# B&S Intek 6.75



## Ironwrangler_1 (Nov 23, 2009)

Hello Everyone!!
Ive been off line as my pc went down.
I have a john deere with an intek 6.75 H.P.
Model:121602
Type:0269-E1
Code:991209FA

The problem is this:I got this mower and it wouldnt start unless I used starter fluid.And then she ran for about five mins and died and would,nt start again.I then found gas in the crank.
So I bought a carb rebuild kit.After rebuilding the carb.The engine would start
and run but it smokes.So I got onto b&s Site and got the valve specs.
After setting the valves @ 0.007 and 7 mm after tdc the engine started right up
But the intake valve was clacking like crazy so i adjusted it a 1/8 turn more and it stopped the clacking( and the idle went down slightly)I started engine about 12 times running it for a few mins. each time.Ran just fine.So off to bed i go and in the morning she wont start cold.Even with fluid.There is NO fuel in the crank this time.And i think that I need to double up on the primer gasket but she wont fire with spray.And she occasionally coughs thru the carb and exhaust at the same time.Any thoughts from you would be great as I was going to sell my old elec. start craftsman and keep this one the handle is higher and it seems that this would be a better machine for me with the yard i have.
As always,:dude:
Steven


----------



## hd4ou (Aug 25, 2009)

readjust your valves. they should be done when engines cold. bet your intake is not closing.


----------



## dj722000 (Oct 29, 2008)

It says in the manual with piston 6mm past TDC, check when engine is cold.

Intake .10mm - .20mm
.004" - .008"

Exhaust .10mm - .20mm
.004" - .008"

On a side note I didnt see where it said 7mm past TDC and your .007" gap is at the upper limit of to much gap and they give a maximum of 
.008 which is where your "clacking" is coming from. (.008 is wider then .004) I would bring them both back down to .004" or .005" to start and 6mm past TDC. And I bet you tightened them when you heard the "clacking" which in turn your RPM dropped because you opened the valves further reducing the gap from to much to none at all. This can cause popping through carb from trying to start it because its out of time. :thumbsup:


----------



## Ironwrangler_1 (Nov 23, 2009)

*that makes sense*

Yeh,
That makes sense to me.As she did run pretty good when she was warmed up.
I think what i actually read was that the Intake was 0.005-0.007 And exh.was 0.007 -0.009 @ 5mm tdc .
But I was having a bad week and was using any puter i could get my hands on.
I'll use youre numbers and see how it goes .Thanks DJ.
I'll let you know.
As always Steven:dude:


----------



## dj722000 (Oct 29, 2008)

Well thats ok, we all have them.
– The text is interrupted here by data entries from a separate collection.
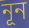
নূন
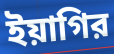
ইয়াগির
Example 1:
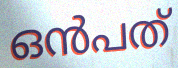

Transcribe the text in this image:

ഒൻപത്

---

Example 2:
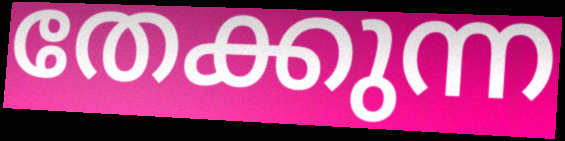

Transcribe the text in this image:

തേക്കുന്ന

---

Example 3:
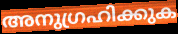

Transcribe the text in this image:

അനുഗ്രഹിക്കുക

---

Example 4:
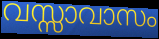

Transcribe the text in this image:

വസ്സാവാസം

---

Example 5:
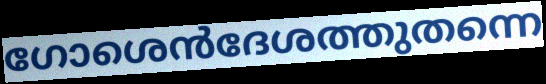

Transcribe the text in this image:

ഗോശെൻദേശത്തുതന്നെ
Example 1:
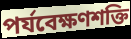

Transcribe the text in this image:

পর্যবেক্ষণশক্তি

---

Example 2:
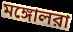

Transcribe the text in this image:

মঙ্গোলরা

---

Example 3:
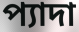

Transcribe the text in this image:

প্যাদা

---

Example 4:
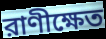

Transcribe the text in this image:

রাণীক্ষেত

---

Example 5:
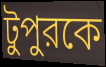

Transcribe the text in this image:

টুপুরকে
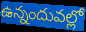
ఉన్నందువల్లో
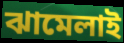
ঝামেলাই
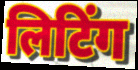
लिटिंग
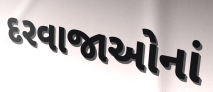
દરવાજાઓનાં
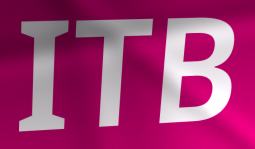
ITB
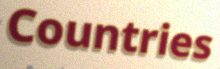
Countries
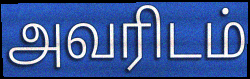
அவரிடம்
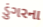
ડુંગરના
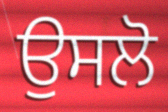
ਉਸਲੋ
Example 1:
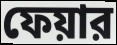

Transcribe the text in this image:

ফেয়ার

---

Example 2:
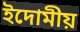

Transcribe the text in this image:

ইদোমীয়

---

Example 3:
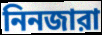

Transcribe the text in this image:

নিনজারা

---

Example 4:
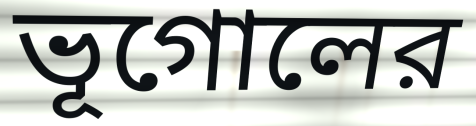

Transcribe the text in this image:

ভূগোলের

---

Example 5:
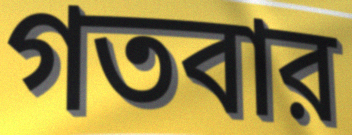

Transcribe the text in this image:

গতবার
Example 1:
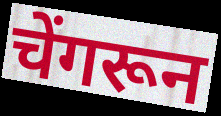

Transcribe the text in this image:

चेंगरून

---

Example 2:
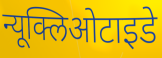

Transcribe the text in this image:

न्यूक्लिओटाइडे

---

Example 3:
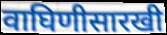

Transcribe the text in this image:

वाघिणीसारखी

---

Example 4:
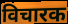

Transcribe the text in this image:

विचारक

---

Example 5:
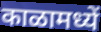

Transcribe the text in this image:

काळामध्यें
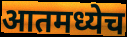
आतमध्येच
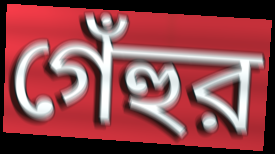
গেঁহুর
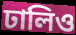
ঢালিও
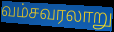
வம்சவரலாறு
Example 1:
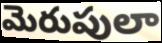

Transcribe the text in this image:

మెరుపులా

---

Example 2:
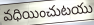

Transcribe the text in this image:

వధియించుటయు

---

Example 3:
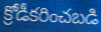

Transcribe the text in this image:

క్రోడీకరించబడి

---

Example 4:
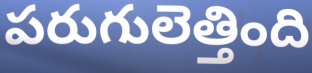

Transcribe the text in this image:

పరుగులెత్తింది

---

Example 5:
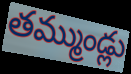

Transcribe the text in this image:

తమ్ముండ్లు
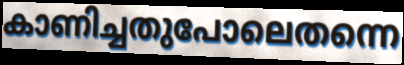
കാണിച്ചതുപോലെതന്നെ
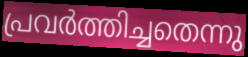
പ്രവർത്തിച്ചതെന്നു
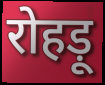
रोहड़ू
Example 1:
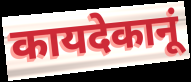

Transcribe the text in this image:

कायदेकानूं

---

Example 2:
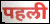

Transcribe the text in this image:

पहली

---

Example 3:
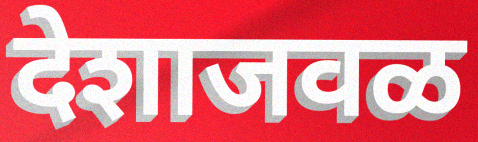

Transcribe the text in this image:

देशाजवळ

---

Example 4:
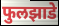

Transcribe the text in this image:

फुलझाडे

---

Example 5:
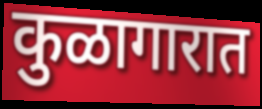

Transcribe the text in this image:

कुळागारात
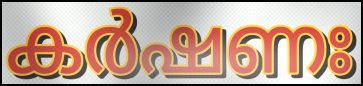
കർഷണഃ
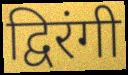
द्विरंगी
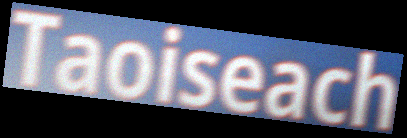
Taoiseach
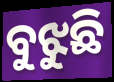
ବୁଝୁଛି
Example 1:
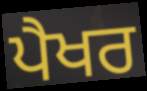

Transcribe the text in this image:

ਪੈਖਰ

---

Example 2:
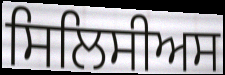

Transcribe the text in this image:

ਸਿਲਿਸੀਅਸ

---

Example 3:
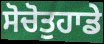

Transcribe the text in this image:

ਸੋਚੋਤੁਹਾਡੇ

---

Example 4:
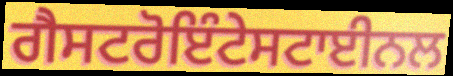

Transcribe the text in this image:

ਗੈਸਟਰੋਇੰਟੇਸਟਾਈਨਲ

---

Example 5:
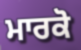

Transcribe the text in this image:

ਮਾਰਕੋ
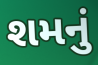
શમનું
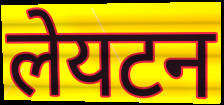
लेयटन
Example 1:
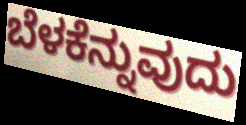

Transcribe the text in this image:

ಬೆಳಕೆನ್ನುವುದು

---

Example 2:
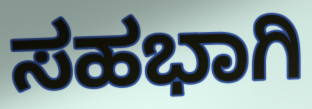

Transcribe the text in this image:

ಸಹಭಾಗಿ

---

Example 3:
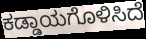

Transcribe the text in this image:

ಕಡ್ಡಾಯಗೊಳಿಸಿದೆ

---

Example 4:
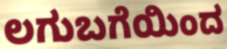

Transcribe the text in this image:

ಲಗುಬಗೆಯಿಂದ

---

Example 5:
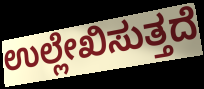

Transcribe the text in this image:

ಉಲ್ಲೇಖಿಸುತ್ತದೆ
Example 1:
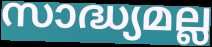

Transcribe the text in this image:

സാദ്ധ്യമല്ല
But if you go here, input your model and type and look at the manual you will see what I seen.

http://www.briggsandstratton.com/maint_repair/manual_and_more/

It was early so maybe I missed something. :thumbsup:


----------



## Ironwrangler_1 (Nov 23, 2009)

I got up this morning.
And Tried to start up but would'nt start with out spray.
But then died .Checked the fuel and looked empty so I filled the tank.
She Started with spray and ran fine(other than how noisy the motor is
compared to the quantum).Anyways I started it up 2 hours later with out having to prime.2 pulls .and 4 hours after that she primed and started after 2 pulls.I think I'll try again tomorrow morning and see what happens.Every time I put the air filter back on she wont start the next 
Morning.Keep you posted.
Asalways Steven


----------